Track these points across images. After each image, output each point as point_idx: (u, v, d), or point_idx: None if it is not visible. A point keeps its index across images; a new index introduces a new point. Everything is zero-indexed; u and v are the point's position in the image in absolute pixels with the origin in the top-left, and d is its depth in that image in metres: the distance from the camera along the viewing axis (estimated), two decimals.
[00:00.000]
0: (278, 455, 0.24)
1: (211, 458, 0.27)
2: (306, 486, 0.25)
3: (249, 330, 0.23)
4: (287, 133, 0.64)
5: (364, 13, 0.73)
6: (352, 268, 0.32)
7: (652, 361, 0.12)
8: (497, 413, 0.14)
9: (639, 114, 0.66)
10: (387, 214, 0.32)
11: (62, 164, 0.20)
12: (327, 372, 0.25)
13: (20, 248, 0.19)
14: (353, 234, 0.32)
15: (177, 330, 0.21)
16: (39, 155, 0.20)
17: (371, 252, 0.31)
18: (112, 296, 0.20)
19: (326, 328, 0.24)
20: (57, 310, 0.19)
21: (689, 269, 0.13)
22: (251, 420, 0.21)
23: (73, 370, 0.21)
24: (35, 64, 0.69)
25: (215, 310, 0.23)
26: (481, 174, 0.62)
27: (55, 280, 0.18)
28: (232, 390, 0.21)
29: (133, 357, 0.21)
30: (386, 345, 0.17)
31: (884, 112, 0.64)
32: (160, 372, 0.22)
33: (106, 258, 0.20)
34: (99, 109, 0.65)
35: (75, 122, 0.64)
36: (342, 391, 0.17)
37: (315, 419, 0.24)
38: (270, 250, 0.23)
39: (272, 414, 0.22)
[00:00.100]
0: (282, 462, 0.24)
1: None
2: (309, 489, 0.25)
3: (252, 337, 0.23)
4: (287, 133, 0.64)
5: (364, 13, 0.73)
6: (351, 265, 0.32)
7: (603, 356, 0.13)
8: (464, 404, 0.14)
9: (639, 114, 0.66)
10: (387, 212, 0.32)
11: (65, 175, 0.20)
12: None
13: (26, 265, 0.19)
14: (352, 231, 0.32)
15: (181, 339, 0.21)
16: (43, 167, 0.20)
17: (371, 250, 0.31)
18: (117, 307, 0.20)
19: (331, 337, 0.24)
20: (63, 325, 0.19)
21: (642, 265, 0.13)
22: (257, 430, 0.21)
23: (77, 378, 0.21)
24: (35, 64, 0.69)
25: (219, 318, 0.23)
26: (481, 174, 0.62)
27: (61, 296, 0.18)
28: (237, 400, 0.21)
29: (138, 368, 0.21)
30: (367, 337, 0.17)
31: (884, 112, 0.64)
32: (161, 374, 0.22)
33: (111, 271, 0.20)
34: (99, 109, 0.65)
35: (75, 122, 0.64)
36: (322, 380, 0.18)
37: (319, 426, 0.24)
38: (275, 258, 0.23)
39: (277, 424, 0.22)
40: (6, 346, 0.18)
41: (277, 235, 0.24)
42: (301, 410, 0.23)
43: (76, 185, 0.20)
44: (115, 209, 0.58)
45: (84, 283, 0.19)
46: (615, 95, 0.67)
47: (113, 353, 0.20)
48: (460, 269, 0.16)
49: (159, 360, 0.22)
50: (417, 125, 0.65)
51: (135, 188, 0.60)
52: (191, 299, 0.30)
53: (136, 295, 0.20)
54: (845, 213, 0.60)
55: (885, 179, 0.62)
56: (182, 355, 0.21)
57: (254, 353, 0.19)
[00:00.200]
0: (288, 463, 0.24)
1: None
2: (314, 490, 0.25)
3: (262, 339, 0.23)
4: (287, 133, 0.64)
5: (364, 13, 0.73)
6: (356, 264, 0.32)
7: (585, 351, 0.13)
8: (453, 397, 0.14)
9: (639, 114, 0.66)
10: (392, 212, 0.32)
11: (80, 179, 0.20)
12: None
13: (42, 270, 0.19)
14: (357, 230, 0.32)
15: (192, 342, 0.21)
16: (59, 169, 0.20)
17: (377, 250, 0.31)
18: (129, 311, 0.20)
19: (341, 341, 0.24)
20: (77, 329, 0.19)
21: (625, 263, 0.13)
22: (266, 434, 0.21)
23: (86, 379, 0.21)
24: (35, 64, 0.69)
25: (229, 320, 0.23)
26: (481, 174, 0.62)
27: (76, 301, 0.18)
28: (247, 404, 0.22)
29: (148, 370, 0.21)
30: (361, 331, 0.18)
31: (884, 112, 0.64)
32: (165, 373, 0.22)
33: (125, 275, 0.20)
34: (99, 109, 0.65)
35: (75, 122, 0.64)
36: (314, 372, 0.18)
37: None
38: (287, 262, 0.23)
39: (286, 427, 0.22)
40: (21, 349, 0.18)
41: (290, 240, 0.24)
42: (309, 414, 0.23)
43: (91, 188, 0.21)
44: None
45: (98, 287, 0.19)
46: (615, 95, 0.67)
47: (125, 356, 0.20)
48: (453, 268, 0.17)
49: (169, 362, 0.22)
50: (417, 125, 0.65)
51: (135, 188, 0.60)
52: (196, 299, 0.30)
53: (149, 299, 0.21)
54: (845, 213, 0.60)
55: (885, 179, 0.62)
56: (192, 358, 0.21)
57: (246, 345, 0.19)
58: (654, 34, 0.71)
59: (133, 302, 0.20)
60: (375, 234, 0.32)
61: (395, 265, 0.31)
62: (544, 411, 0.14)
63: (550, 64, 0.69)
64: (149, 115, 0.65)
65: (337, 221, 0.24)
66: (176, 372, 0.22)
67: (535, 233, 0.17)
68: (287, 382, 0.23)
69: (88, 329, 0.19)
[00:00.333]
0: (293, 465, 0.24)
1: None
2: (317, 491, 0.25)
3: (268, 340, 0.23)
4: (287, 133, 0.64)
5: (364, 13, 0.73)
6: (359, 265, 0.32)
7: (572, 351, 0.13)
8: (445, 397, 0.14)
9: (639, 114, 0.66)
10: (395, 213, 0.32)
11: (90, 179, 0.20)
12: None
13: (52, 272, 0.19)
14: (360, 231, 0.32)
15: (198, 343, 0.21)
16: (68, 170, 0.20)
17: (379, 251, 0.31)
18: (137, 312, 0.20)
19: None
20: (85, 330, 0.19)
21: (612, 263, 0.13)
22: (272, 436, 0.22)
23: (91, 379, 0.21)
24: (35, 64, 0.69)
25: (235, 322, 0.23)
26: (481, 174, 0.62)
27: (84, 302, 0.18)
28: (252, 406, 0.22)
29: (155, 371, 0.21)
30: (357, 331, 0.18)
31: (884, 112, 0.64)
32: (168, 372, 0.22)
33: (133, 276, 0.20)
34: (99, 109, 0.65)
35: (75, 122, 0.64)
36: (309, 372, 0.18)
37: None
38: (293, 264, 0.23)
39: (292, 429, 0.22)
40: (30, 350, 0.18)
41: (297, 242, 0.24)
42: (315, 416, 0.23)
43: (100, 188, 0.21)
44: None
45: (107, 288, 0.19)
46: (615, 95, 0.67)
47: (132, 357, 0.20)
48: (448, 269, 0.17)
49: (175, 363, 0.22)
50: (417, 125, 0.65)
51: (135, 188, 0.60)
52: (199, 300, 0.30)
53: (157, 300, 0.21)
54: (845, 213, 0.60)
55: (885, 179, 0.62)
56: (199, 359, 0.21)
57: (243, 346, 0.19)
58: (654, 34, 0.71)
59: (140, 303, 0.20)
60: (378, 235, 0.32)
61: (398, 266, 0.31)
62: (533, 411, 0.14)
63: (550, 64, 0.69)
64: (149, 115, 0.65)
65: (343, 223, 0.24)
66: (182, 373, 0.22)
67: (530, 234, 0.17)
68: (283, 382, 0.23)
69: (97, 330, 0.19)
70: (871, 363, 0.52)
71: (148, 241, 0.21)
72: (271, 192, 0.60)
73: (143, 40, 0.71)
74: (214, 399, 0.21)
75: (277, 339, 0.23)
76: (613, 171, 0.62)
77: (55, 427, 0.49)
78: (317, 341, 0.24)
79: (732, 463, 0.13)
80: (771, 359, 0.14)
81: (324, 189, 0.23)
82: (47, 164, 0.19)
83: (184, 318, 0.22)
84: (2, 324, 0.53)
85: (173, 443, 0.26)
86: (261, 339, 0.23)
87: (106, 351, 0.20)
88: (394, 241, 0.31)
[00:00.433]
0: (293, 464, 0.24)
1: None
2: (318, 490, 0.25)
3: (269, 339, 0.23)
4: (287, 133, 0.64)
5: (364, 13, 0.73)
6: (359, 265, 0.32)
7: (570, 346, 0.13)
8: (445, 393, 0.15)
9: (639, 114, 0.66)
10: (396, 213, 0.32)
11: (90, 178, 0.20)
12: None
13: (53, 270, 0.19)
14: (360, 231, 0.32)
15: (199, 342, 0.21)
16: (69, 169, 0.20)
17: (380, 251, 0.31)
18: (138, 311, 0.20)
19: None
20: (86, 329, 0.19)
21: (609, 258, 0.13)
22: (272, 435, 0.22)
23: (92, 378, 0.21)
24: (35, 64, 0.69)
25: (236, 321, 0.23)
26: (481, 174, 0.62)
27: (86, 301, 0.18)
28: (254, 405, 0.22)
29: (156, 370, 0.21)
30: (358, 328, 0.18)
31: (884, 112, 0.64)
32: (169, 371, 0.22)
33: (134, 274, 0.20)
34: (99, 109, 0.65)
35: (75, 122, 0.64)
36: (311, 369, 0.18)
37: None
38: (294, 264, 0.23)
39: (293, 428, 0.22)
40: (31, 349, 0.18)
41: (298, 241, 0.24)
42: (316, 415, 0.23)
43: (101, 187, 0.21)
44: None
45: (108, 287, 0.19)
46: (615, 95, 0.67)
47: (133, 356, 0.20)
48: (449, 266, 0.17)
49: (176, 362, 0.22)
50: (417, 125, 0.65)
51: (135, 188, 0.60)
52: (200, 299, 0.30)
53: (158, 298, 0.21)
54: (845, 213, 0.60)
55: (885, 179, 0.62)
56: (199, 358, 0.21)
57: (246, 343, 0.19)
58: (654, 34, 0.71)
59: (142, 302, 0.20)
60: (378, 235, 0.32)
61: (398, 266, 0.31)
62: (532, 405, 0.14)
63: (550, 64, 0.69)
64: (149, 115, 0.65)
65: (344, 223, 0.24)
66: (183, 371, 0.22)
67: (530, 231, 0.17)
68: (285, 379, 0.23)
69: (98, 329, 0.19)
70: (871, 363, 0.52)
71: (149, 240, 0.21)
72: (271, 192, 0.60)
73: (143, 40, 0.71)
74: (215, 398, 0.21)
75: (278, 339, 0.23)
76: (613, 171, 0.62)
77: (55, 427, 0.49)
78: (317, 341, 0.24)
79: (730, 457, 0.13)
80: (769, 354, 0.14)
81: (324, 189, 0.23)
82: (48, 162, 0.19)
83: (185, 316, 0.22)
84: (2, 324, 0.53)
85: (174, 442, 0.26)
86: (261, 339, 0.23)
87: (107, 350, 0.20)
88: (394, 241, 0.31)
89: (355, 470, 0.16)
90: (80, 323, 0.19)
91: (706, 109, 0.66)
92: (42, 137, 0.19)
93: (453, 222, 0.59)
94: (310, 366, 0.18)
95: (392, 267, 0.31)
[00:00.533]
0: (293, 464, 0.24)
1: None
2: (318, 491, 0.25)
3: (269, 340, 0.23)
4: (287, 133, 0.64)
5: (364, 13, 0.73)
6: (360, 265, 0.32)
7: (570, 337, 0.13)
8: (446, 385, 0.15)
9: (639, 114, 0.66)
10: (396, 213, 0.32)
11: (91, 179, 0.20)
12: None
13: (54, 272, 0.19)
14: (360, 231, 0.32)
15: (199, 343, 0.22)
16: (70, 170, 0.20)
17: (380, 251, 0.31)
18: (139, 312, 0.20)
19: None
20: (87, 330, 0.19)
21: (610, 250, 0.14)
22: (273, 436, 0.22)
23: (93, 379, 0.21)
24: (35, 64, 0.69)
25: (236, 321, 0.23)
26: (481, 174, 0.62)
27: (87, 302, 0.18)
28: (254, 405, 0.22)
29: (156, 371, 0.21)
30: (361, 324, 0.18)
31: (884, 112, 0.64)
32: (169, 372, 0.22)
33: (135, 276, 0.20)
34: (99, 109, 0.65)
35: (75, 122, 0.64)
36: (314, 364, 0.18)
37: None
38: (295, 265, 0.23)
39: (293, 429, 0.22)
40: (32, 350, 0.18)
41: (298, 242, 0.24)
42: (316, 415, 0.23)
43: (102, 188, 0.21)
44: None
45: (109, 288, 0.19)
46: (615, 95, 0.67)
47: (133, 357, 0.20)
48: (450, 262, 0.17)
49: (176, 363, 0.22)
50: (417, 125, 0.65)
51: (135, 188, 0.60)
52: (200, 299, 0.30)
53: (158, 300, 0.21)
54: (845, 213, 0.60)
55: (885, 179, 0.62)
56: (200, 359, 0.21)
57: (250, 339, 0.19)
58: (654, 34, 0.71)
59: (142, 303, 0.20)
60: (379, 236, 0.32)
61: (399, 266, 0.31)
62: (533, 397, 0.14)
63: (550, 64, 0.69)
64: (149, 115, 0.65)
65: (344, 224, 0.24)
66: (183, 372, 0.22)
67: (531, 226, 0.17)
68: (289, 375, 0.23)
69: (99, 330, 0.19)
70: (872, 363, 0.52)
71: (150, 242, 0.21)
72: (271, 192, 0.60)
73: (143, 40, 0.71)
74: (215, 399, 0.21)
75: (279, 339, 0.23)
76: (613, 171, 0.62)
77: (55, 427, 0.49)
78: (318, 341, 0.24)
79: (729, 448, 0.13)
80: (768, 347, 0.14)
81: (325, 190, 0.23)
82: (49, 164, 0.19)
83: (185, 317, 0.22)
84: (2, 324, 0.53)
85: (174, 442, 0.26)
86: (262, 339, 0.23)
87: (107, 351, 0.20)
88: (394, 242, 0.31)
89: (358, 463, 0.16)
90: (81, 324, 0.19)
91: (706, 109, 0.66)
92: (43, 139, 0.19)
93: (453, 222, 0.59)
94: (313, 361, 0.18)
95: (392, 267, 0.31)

Task to carry out
Up to and including the line with "15: (177, 330, 0.21)", restate the records above word for word from the very first line.

Answer area
Track these points across images. After each image, output each point as point_idx: (u, v, d), or point_idx: None if it is not visible. A point keeps its index across images; a new index introduces a new point. Everything is zero-indexed; u and v are the point's position in the image in absolute pixels with the origin in the top-left, and d is its depth in that image in metres: the distance from the camera along the viewing axis (estimated), two decimals.
[00:00.000]
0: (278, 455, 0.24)
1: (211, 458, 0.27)
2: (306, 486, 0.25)
3: (249, 330, 0.23)
4: (287, 133, 0.64)
5: (364, 13, 0.73)
6: (352, 268, 0.32)
7: (652, 361, 0.12)
8: (497, 413, 0.14)
9: (639, 114, 0.66)
10: (387, 214, 0.32)
11: (62, 164, 0.20)
12: (327, 372, 0.25)
13: (20, 248, 0.19)
14: (353, 234, 0.32)
15: (177, 330, 0.21)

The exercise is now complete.